*** DATA EXTRACT ***
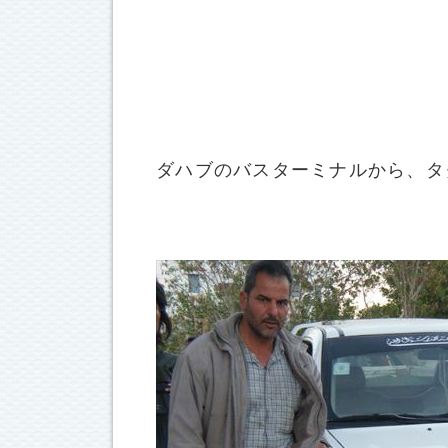
ダハブのバスターミナルから、タ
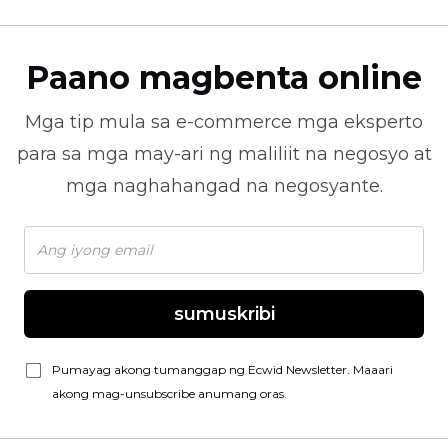
Paano magbenta online
Mga tip mula sa
e-commerce
mga eksperto
para sa mga may-ari ng maliliit na negosyo at
mga naghahangad na negosyante.
sumuskribi
Pumayag akong tumanggap ng Ecwid Newsletter. Maaari
akong mag-unsubscribe anumang oras.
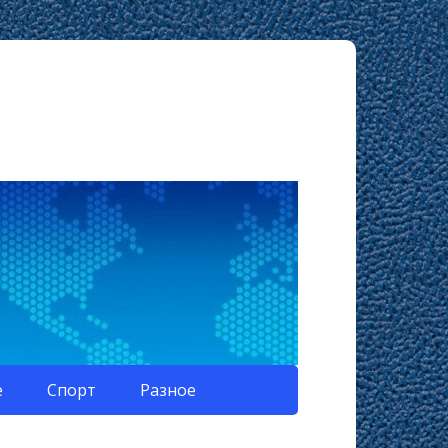
е
Спорт
Разное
*** End of DATA EXTRACT ***
» **DIRECTIONS**: Make a verbatim copy of all the entries and strip out the pictures.

» **ANSWER SPACE**:
ダハブのバスターミナルから、タ
Paano magbenta online
Mga tip mula sa
e-commerce
mga eksperto
para sa mga may-ari ng maliliit na negosyo at
mga naghahangad na negosyante.
sumuskribi
Pumayag akong tumanggap ng Ecwid Newsletter. Maaari
akong mag-unsubscribe anumang oras.
е
Спорт
Разное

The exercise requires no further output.